#### Exercise instructions
In the records below, please replace every "Rooftops" with "Terraces" and give the text back with nothing else changed. Leave the pictures out of your answer.

#### Provided records
- Opening Delimiter -

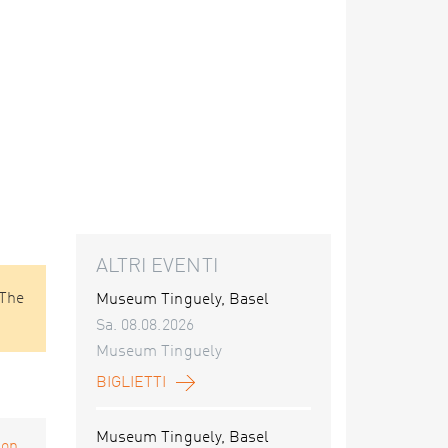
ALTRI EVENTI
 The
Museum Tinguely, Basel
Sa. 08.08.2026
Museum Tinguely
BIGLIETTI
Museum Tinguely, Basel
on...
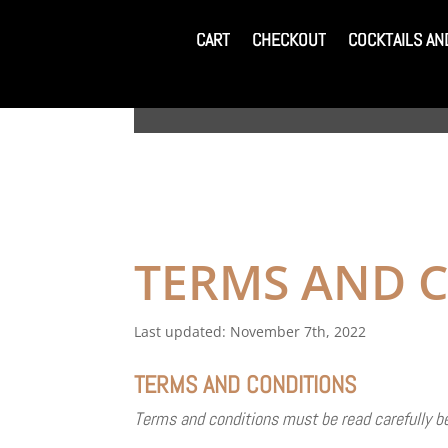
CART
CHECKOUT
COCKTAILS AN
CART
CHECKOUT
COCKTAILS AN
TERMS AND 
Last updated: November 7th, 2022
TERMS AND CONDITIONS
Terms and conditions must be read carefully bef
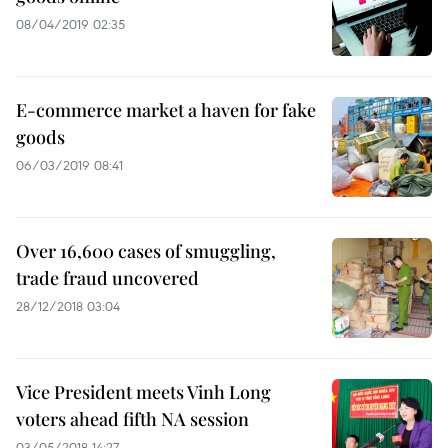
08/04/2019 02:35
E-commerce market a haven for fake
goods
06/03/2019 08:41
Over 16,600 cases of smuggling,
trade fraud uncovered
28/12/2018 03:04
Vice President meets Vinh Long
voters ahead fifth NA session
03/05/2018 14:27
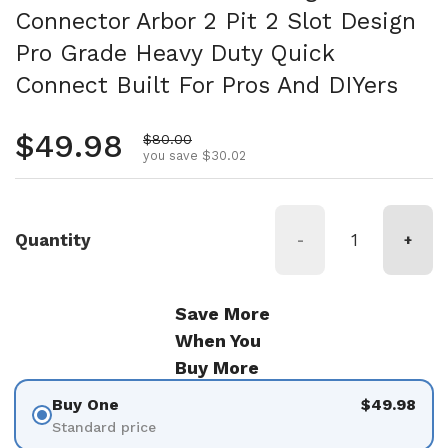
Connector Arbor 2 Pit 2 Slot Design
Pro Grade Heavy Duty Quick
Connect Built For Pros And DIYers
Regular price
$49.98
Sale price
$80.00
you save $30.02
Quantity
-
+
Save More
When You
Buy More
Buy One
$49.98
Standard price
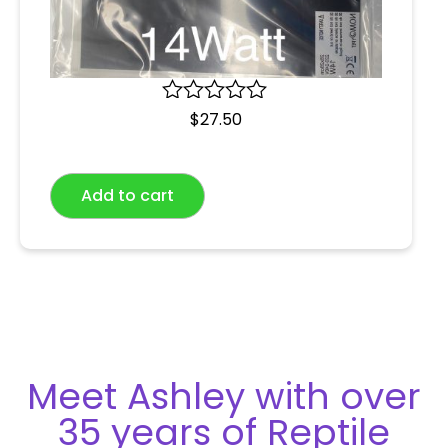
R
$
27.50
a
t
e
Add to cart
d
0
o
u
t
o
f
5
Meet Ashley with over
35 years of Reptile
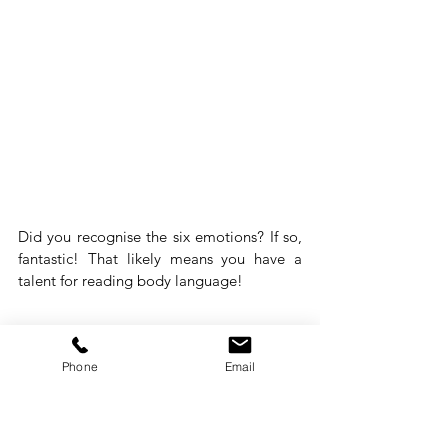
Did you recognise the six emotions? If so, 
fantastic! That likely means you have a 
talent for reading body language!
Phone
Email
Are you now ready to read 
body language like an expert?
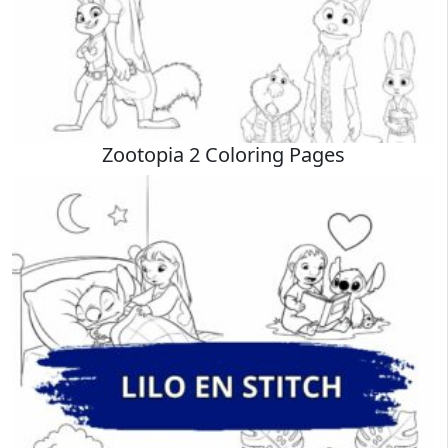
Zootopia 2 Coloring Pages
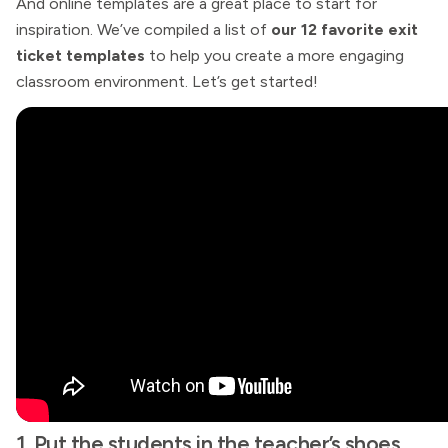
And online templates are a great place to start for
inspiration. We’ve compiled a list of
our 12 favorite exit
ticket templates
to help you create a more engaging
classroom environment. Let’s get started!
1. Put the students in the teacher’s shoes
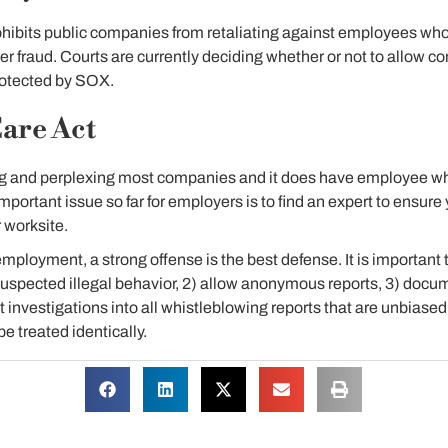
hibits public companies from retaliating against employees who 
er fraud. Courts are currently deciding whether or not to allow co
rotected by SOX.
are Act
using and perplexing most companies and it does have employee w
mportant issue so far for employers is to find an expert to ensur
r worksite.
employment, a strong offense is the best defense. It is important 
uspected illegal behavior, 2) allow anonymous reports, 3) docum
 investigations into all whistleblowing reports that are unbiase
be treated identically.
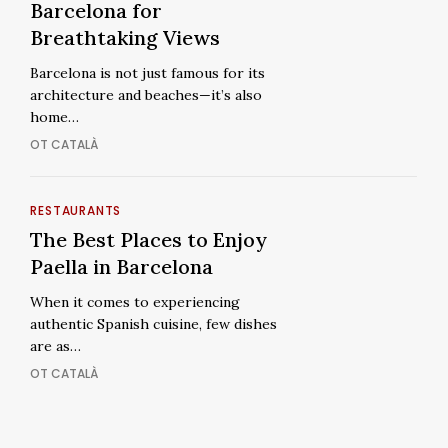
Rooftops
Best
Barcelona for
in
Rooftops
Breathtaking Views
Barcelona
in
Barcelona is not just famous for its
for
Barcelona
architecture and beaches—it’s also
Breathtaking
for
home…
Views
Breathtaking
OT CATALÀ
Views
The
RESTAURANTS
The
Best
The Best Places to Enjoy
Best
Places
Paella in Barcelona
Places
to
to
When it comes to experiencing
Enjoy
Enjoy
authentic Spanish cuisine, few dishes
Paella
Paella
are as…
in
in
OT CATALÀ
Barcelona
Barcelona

- Closing Delimiter -

#### Solution for this problem
ALTRI EVENTI
 The
Museum Tinguely, Basel
Sa. 08.08.2026
Museum Tinguely
BIGLIETTI
Museum Tinguely, Basel
on...
CART
CHECKOUT
COCKTAILS AN
CART
CHECKOUT
COCKTAILS AN
TERMS AND 
Last updated: November 7th, 2022
TERMS AND CONDITIONS
Terms and conditions must be read carefully bef
08/04/2019 02:35
E-commerce market a haven for fake
goods
06/03/2019 08:41
Over 16,600 cases of smuggling,
trade fraud uncovered
28/12/2018 03:04
Vice President meets Vinh Long
voters ahead fifth NA session
03/05/2018 14:27
Connector Arbor 2 Pit 2 Slot Design
Pro Grade Heavy Duty Quick
Connect Built For Pros And DIYers
Regular price
$49.98
Sale price
$80.00
you save $30.02
Quantity
-
+
Save More
When You
Buy More
Buy One
$49.98
Standard price
R
$
27.50
a
t
e
Add to cart
d
0
o
u
t
o
f
5
Meet Ashley with over
35 years of Reptile
Did you recognise the six emotions? If so, 
fantastic! That likely means you have a 
talent for reading body language!
Phone
Email
Are you now ready to read 
body language like an expert?
Zootopia 2 Coloring Pages
And online templates are a great place to start for
inspiration. We’ve compiled a list of
our 12 favorite exit
ticket templates
to help you create a more engaging
classroom environment. Let’s get started!
1. Put the students in the teacher’s shoes
hibits public companies from retaliating against employees who 
er fraud. Courts are currently deciding whether or not to allow co
rotected by SOX.
are Act
using and perplexing most companies and it does have employee w
mportant issue so far for employers is to find an expert to ensur
r worksite.
employment, a strong offense is the best defense. It is important 
uspected illegal behavior, 2) allow anonymous reports, 3) docum
 investigations into all whistleblowing reports that are unbiase
be treated identically.
Terraces
Best
Barcelona for
in
Terraces
Breathtaking Views
Barcelona
in
Barcelona is not just famous for its
for
Barcelona
architecture and beaches—it’s also
Breathtaking
for
home…
Views
Breathtaking
OT CATALÀ
Views
The
RESTAURANTS
The
Best
The Best Places to Enjoy
Best
Places
Paella in Barcelona
Places
to
to
When it comes to experiencing
Enjoy
Enjoy
authentic Spanish cuisine, few dishes
Paella
Paella
are as…
in
in
OT CATALÀ
Barcelona
Barcelona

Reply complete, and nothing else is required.